I lost my heart and found you
I lost my sanity and found insanty
I lost you and found myself back again
singing, dancing, loving and realizing I'll be okay
I lost that battle but instead found myself victorious as I let that war go
I escaped with scrapes but I managed to bandage it all back together
I lost joy and found sorrow.... sorrow in the unhappiness; so I decided to go back to being happy.
I've always wanted to be happy- thats what I've always strived for yet
I've never been unhappy
I've never wanted to be alone, in fact I'm afraid of being lonely
Yet, never have I been lonely maybe in bad company but that comes and goes and inevitably somehow
as long as I still have myself my strength is my within.
I thought I would always have you,
You were and are my person, you understood and misunderstood me
Knew me so well yet had no idea and were so oblivious that you just sent me off..
I told you to promise me to never let go and so you did.
Now, I don't know what to do. I find plenty to keep my mind busy and my body going but I can't silence that deafening silence you beat me with.

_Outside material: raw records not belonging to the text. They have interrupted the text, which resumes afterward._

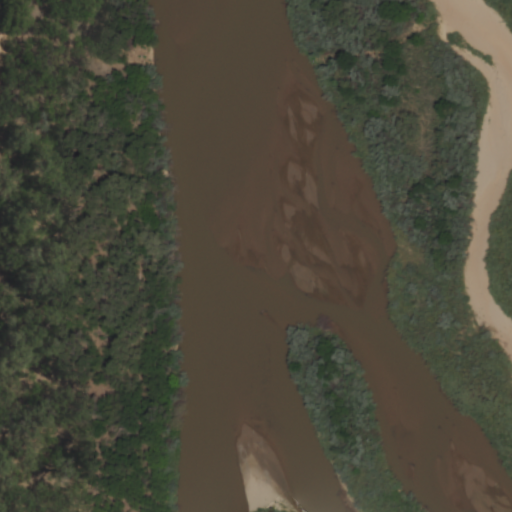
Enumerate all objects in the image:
river: (334, 260)
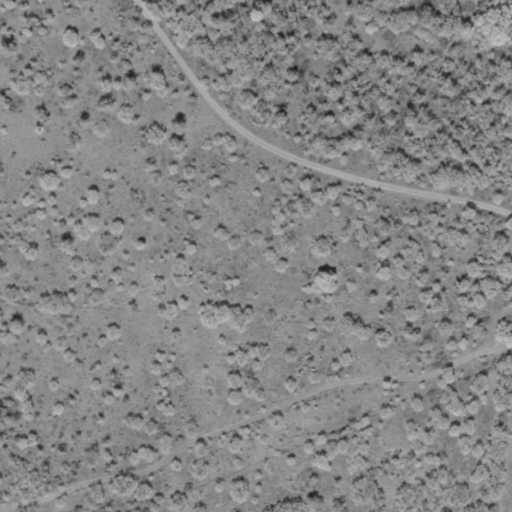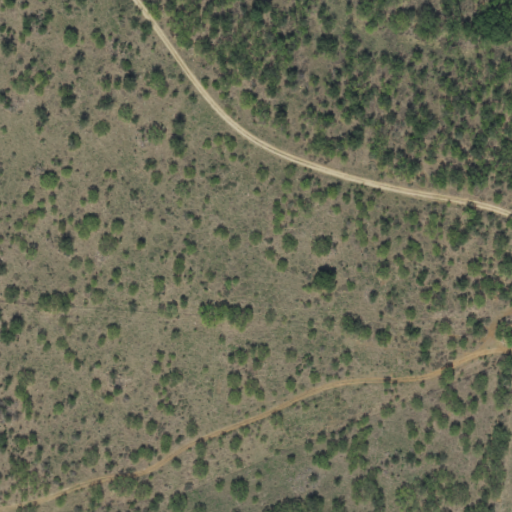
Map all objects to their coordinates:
road: (287, 164)
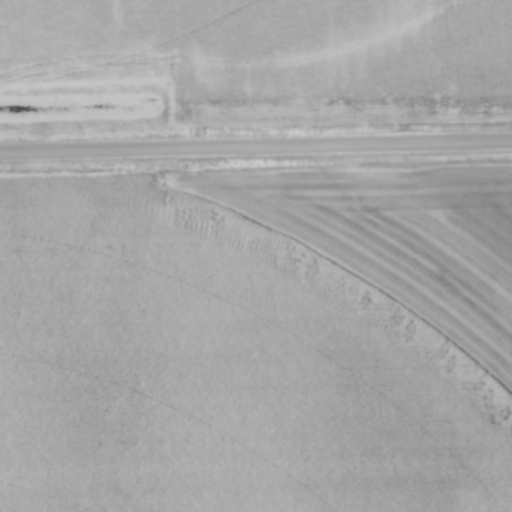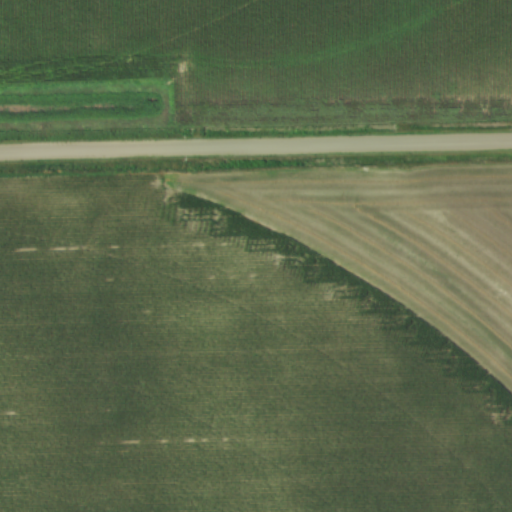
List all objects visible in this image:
crop: (277, 54)
road: (256, 148)
crop: (257, 340)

I want to yell, scream and cry and throw my hands up in my air but I my lungs are exasperated.
I feel like I can't breath and my balance is so so off and never have I shook so much and felt so miserably cold despite the hundred degree weather.
All I have left now are an unbearable amount of questions that won't be answered, a pair of lungs yearning to share your same air and arms that feel oh so weak and what's even worst is you're nowhere around.
You promised.
You promised you wouldn't break a promise, that we would be forever.
Did forever ever exist? Did I ever exist in that forever or has that forever now became extinct?